- _Task goal_
Write the next part of the forum thread about working loading and unloading accessories for N scale, starting right after its last line.

** Given passage follows **

# operational systems?



## capterik (Jan 4, 2010)

I am just getting into trains again, since my childhood. When I was young one of the things I loved was operational systems, like log loading or unloading. Now I am getting into it again, yet due to space concerns I will be working in N scale. The question I have is this, are there accessories that actually work, like loading or unloading for N scale, or has anyone made working models? Planning on a 2x4 layout, but would love to have more action than just the trains.
Thanks


----------



## tankist (Jun 11, 2009)

in n scale i think those will be even rarer. but you always can build your own. crane unloading inter modal containers or trailers for example.


----------



## subwayaz (Dec 26, 2009)

Walthers is the only site that comes to mind rite off. They have working items such as Side dump for loads and also a working Oil rig and probably more
Hope that helps and if I can think of others I will post back again


----------



## capterik (Jan 4, 2010)

** End of Given passage **
** Available data follows **

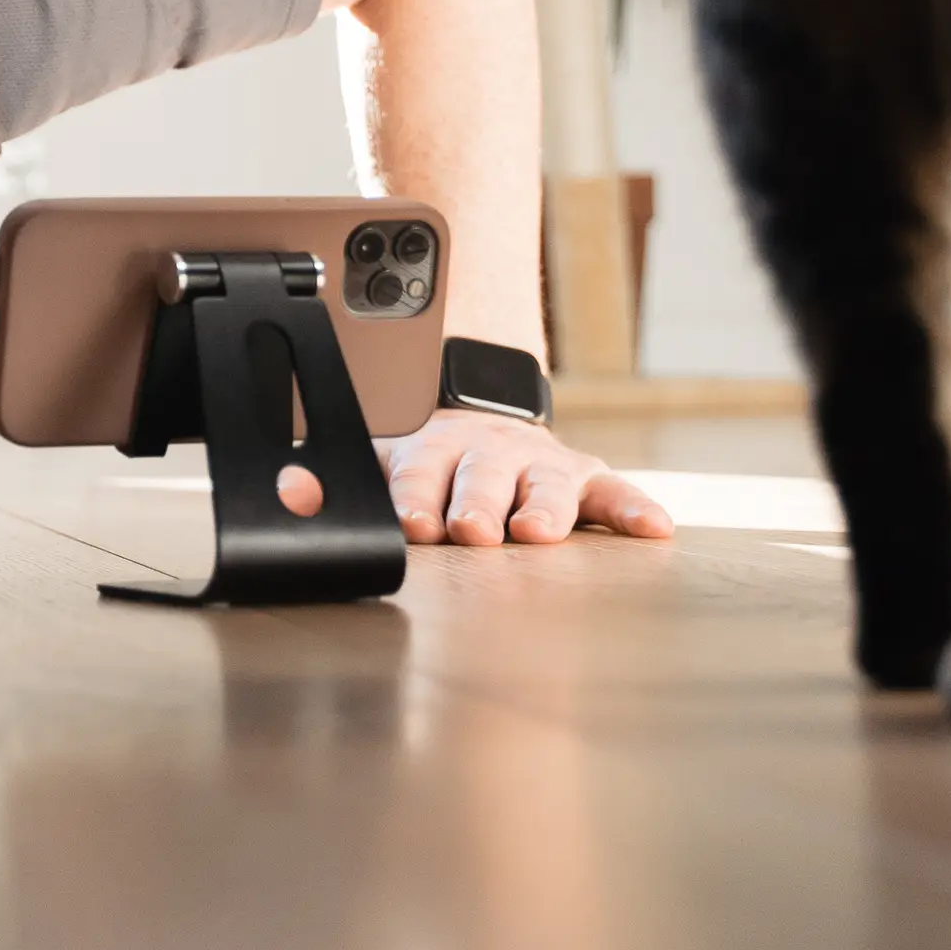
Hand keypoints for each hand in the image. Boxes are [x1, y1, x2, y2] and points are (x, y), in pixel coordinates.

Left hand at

** End of Available data **

- _Reply to the exercise_
I will have to check out walthers, I did find that Fallers makes some, a coal tipping platform, a merry go round and a ferris wheel. I do not want to make a county fair, but coal may work. Thanks and keep em coming!
FALLER
FA222148 COAL TIPPING PLATFORM
FA232251 Wind generator 
FA232255 Sawmill 
FA242312 FERRIS WHEEL
FA242315 CARROUSEL
FA232300 Burning tax office
Faller 222584 Motorized Rolling Lift Bridge (n Scale)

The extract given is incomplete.